Set of tasks
A: In the talk abstract on compressing geophysical data sets, update the passage starting with "Amy Braverman" and going on through "sensing satellite instruments.", putting "airborne" in place of "satellite".
B: According to the talk abstract on compressing geophysical data sets, what is the penalized clustering algorithm based on?

Page extract
Reducing Size and Complexity of Large Geophysical Data Sets

Amy Braverman
Jet Propulsion Laboratory

This talk discusses a procedure for compressing large data sets, particularly
geophysical ones like those obtained from remote sensing satellite instruments.
Data are partitioned by space and time, and a penalized clustering algorithm
applied to each subset independently. The algorithm is based on the
entropy-constrained vector quantizer (ECVQ) of Chou, Lookabaugh and Gray (1989).
In each subset ECVQ trades off error against data reduction to produce a set of
representative points that stand in for the original observations. Since data
are voluminous, a preliminary set of representatives is determined from a
sample, then the full subset is clustered by assigning each observation to the
nearest representative point. After replacing the initial representatives by the
centroids of these final clusters, the new representatives and their associated
counts constitute a compressed version, or summary, of the raw data.

Data excerpts
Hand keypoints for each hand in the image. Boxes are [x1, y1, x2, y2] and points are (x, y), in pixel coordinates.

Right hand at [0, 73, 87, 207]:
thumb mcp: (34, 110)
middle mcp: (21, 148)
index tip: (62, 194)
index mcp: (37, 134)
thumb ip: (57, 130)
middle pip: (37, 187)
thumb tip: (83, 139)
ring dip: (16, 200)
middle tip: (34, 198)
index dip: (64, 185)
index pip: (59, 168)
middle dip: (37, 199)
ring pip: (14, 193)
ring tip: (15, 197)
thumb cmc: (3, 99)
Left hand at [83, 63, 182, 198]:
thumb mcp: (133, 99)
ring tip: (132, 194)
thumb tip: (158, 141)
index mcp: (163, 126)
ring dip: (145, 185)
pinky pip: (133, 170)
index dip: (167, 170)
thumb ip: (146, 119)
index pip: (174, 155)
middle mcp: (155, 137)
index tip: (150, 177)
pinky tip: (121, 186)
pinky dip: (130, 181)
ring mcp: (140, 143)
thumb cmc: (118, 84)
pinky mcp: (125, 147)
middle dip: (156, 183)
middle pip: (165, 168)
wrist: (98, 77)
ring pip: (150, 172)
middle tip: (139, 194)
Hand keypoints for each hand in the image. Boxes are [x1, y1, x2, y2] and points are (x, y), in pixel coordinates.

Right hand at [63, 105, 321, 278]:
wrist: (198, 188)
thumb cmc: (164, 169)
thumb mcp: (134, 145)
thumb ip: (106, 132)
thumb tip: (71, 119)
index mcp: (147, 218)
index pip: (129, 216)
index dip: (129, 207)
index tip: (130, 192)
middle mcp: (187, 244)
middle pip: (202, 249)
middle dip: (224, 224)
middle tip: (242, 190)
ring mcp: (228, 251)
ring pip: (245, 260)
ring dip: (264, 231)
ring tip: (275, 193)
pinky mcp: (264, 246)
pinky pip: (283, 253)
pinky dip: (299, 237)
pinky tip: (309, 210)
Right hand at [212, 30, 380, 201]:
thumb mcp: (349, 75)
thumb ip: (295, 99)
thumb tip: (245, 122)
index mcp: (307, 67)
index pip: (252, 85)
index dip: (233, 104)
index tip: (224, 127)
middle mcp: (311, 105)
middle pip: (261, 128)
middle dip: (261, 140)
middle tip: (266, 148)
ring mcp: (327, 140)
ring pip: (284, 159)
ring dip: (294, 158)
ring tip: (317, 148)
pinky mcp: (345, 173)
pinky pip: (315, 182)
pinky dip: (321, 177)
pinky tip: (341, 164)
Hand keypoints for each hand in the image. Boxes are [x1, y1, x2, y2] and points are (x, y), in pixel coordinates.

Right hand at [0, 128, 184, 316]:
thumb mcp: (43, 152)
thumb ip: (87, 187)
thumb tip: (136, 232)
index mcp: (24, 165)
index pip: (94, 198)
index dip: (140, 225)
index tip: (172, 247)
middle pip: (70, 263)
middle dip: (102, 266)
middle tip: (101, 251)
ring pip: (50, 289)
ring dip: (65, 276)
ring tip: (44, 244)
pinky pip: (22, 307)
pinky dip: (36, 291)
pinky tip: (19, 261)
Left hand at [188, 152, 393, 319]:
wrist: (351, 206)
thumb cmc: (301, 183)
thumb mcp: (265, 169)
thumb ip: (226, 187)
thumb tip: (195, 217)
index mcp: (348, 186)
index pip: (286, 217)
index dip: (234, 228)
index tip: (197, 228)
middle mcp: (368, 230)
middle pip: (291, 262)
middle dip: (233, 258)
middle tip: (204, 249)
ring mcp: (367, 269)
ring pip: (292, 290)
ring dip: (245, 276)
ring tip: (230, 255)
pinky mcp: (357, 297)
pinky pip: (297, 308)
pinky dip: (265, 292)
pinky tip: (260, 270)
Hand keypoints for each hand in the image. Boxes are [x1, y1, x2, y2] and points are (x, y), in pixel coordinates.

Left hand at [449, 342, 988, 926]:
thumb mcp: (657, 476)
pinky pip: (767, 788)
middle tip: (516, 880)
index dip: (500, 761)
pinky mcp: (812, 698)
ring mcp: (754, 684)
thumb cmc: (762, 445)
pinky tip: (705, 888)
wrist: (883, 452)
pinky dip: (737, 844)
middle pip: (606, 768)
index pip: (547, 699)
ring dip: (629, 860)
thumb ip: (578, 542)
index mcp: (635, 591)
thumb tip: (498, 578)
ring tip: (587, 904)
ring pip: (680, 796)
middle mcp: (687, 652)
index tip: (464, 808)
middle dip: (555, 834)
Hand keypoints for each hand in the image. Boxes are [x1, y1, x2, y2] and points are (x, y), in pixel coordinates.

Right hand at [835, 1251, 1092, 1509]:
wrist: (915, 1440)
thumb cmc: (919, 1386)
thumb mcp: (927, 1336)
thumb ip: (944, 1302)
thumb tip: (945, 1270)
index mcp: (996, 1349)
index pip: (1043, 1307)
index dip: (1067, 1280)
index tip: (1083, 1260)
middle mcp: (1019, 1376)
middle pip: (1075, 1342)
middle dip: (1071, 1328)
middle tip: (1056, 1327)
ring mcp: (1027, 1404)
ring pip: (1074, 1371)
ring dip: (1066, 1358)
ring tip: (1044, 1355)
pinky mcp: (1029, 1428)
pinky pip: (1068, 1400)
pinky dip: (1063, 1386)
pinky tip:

Results by task
A:
Amy Braverman
Jet Propulsion Laboratory

This talk discusses a procedure for compressing large data sets, particularly
geophysical ones like those obtained from remote sensing airborne instruments.

B: The entropy-constrained vector quantizer (ECVQ) of Chou, Lookabaugh and Gray (1989).